Stevens Sarah C W, Velten Markus, Youtz Dane J, Clark Yvonne, Jing Runfeng, Reiser Peter J, Bicer Sabahattin, Devine Raymond D, McCarthy Donna O, Wold Loren E
Center for Cardiovascular and Pulmonary Research, The Research Institute at Nationwide Children's Hospital, Columbus, OH, USA.
Department of Anesthesiology and Intensive Care Medicine, Rheinische Friedrich-Wilhelms-University, University Medical Center, Bonn, Germany.
J Mol Cell Cardiol. 2015 Aug;85:37-47. doi: 10.1016/j.yjmcc.2015.05.007. Epub 2015 May 16.
Fatigue and muscle wasting are common symptoms experienced by cancer patients. Data from animal models demonstrate that angiotensin is involved in tumor-induced muscle wasting, and that tumor growth can independently affect myocardial function, which could contribute to fatigue in cancer patients. In clinical studies, inhibitors of angiotensin converting enzyme (ACE) can prevent the development of chemotherapy-induced cardiovascular dysfunction, suggesting a mechanistic role for the renin-angiotensin-aldosterone system (RAAS). In the present study, we investigated whether an angiotensin (AT) 1-receptor antagonist could prevent the development of tumor-associated myocardial dysfunction.

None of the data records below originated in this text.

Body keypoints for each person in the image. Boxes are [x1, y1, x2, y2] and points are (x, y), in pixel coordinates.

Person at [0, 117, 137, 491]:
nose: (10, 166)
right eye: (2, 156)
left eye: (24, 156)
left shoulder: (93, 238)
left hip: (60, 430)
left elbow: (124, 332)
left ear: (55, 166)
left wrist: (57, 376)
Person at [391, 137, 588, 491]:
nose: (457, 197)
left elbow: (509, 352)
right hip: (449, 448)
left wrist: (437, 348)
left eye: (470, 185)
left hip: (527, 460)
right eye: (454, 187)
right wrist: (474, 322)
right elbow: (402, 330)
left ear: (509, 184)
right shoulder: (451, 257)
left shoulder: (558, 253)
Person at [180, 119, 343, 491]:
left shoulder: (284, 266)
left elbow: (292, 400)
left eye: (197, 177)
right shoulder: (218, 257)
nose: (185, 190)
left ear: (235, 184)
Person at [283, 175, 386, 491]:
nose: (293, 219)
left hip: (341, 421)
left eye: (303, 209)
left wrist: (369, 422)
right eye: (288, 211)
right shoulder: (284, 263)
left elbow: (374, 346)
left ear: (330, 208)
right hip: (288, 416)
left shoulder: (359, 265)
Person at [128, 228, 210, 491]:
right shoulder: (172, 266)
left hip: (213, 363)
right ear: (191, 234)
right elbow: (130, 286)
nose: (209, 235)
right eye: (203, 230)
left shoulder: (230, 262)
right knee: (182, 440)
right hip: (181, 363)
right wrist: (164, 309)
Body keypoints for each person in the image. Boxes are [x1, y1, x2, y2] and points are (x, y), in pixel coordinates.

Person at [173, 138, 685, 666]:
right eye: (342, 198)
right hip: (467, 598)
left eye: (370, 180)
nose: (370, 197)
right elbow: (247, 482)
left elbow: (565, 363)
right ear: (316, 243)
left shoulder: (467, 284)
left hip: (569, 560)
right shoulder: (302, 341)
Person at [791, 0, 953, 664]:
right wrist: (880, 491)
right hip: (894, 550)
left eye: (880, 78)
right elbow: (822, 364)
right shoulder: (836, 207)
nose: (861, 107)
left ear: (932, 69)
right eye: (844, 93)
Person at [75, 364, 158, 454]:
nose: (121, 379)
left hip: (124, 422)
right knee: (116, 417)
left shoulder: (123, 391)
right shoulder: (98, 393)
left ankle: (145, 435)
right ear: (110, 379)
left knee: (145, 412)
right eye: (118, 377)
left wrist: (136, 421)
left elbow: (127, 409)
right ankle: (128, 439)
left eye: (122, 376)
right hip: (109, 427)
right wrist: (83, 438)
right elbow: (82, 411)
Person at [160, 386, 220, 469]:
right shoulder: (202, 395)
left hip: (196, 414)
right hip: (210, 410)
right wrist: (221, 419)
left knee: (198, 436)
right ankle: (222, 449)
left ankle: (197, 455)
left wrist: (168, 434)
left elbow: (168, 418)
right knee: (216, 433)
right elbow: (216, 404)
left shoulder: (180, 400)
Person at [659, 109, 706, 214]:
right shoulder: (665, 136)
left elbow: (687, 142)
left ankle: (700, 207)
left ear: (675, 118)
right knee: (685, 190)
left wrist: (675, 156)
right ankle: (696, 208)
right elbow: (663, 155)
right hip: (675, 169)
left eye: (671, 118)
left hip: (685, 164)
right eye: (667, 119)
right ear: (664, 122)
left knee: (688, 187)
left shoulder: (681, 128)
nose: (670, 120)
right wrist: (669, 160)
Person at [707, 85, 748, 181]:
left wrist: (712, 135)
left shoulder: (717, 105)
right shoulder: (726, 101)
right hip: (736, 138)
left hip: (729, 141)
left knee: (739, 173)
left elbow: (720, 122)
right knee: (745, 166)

Colon26 adenocarcinoma (c26) cells were implanted into female CD2F1 mice at 8weeks of age. Simultaneously, mice were administered Losartan (10mg/kg) daily via their drinking water. In vivo echocardiography, blood pressure, in vitro cardiomyocyte function, cell proliferation assays, and measures of systemic inflammation and myocardial protein degradation were performed 19days following tumor cell injection. Losartan treatment prevented tumor-induced loss of muscle mass and in vitro c26 cell proliferation, decreased tumor weight, and attenuated myocardial expression of interleukin-6. Furthermore, Losartan treatment mitigated tumor-associated alterations in calcium signaling in cardiomyocytes, which was associated with improved myocyte contraction velocity, systolic function, and blood pressures in the hearts of tumor-bearing mice.

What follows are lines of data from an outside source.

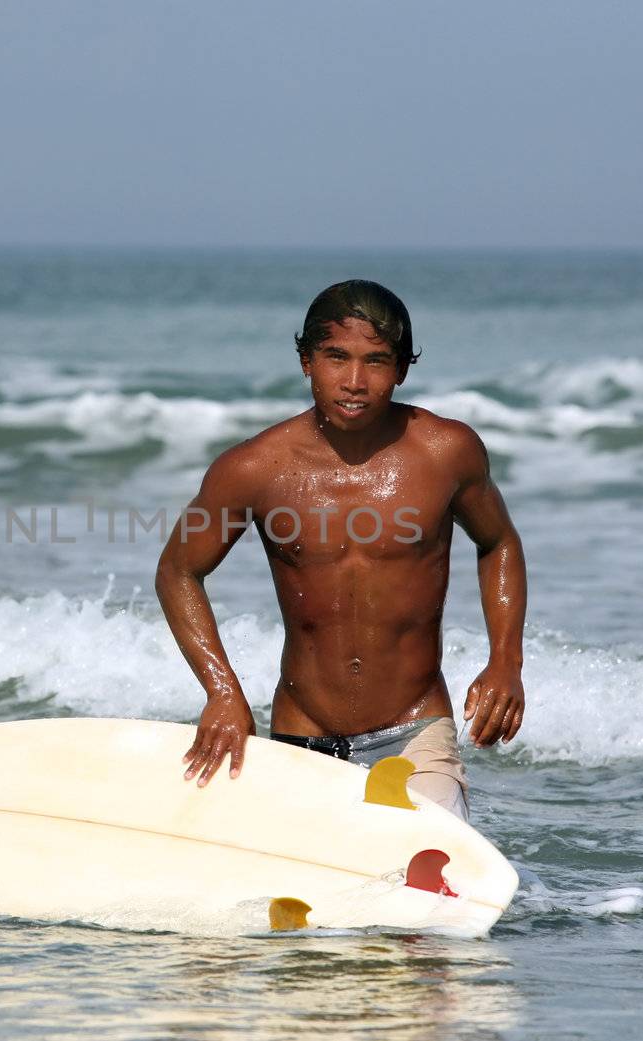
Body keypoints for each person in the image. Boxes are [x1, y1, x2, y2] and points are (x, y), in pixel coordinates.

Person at [154, 280, 527, 819]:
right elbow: (178, 572)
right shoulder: (254, 469)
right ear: (306, 360)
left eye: (376, 361)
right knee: (291, 897)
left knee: (428, 880)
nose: (354, 382)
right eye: (336, 357)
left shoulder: (447, 452)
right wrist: (221, 691)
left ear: (401, 369)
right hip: (300, 739)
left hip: (415, 731)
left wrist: (505, 662)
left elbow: (498, 542)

These data suggest that Losartan may mitigate tumor-induced myocardial dysfunction and inflammation.
疲劳和肌肉萎缩是癌症患者常见的症状。动物模型数据表明,血管紧张素参与肿瘤诱导的肌肉萎缩,且肿瘤生长可独立影响心肌功能,这可能导致癌症患者出现疲劳。在临床研究中,血管紧张素转换酶(ACE)抑制剂可预防化疗引起的心血管功能障碍,提示肾素-血管紧张素-醛固酮系统(RAAS)具有机制性作用。在本研究中,我们调查了血管紧张素(AT)1受体拮抗剂是否能预防肿瘤相关的心肌功能障碍的发生。

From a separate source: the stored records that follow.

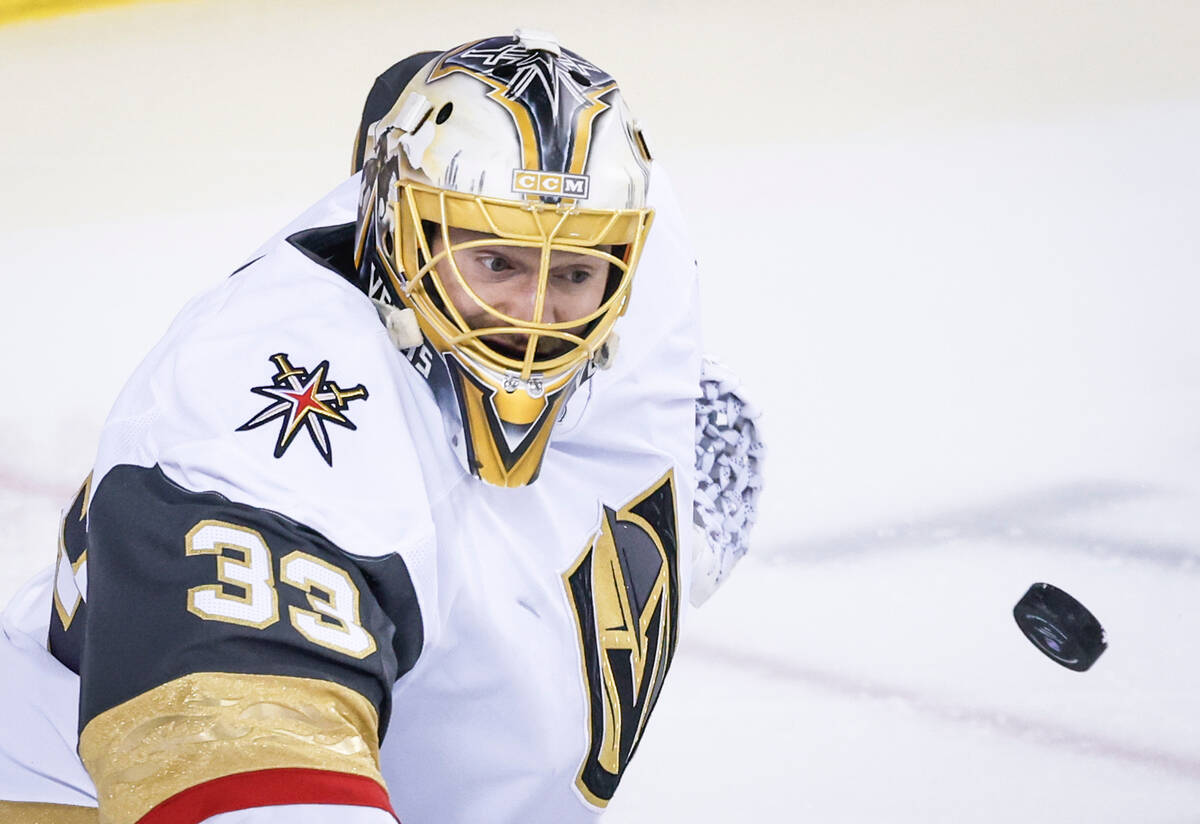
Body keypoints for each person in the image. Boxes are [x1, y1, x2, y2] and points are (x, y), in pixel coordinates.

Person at [0, 31, 762, 823]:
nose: (534, 317)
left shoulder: (613, 232)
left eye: (572, 272)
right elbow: (248, 782)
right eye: (497, 263)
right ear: (400, 231)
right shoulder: (259, 438)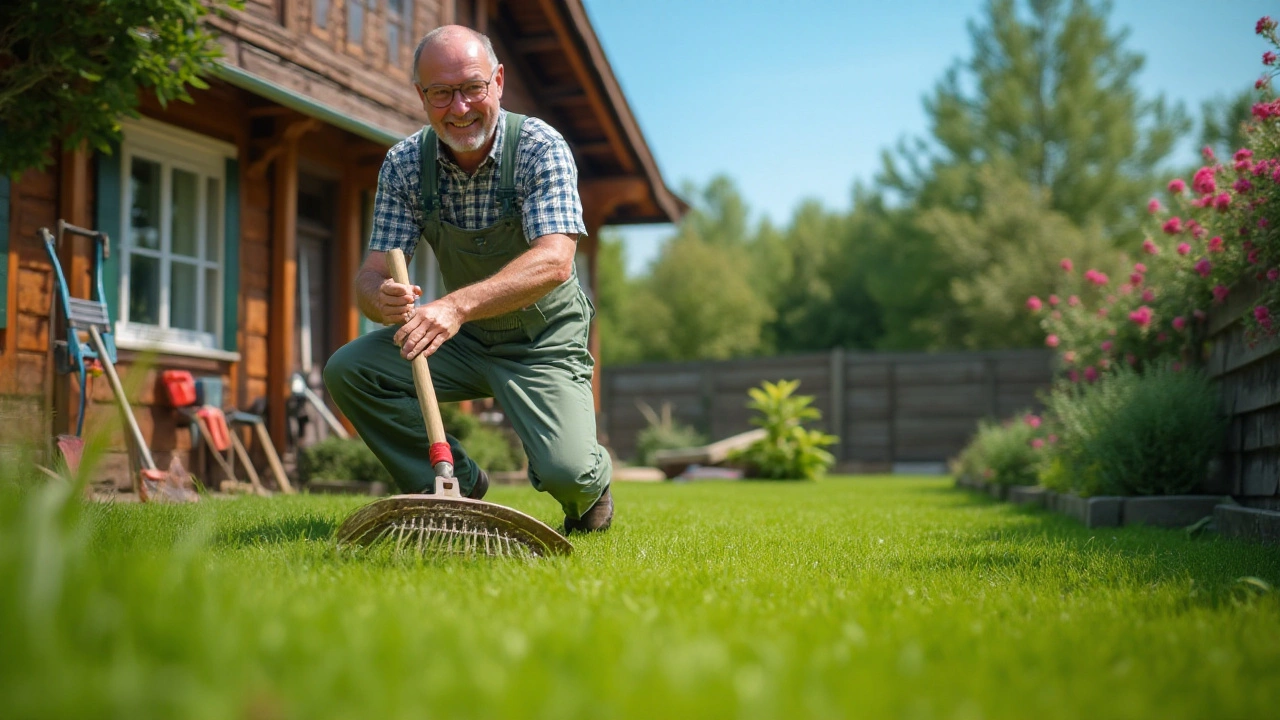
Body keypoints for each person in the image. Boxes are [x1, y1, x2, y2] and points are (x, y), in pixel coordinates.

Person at [323, 25, 613, 533]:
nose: (459, 108)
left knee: (568, 472)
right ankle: (457, 484)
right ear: (422, 96)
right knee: (351, 370)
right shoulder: (405, 165)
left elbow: (555, 262)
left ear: (498, 81)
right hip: (463, 341)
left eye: (472, 87)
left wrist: (454, 306)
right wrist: (381, 299)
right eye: (441, 93)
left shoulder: (539, 148)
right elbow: (369, 277)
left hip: (541, 340)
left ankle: (591, 490)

将结肠26腺癌(c26)细胞植入8周龄雌性CD2F1小鼠体内。同时,通过饮用水给小鼠每日灌胃氯沙坦(10mg/kg)。在肿瘤细胞注射后19天进行体内超声心动图、血压、体外心肌细胞功能、细胞增殖测定以及全身炎症和心肌蛋白降解的测量。氯沙坦治疗可预防肿瘤诱导的肌肉量减少和体外c26细胞增殖,降低肿瘤重量,并减弱心肌白细胞介素-6的表达。此外,氯沙坦治疗减轻了肿瘤相关的心肌细胞钙信号改变,这与荷瘤小鼠心脏中肌细胞收缩速度、收缩功能和血压的改善有关。
这些数据表明氯沙坦可能减轻肿瘤诱导的心肌功能障碍和炎症。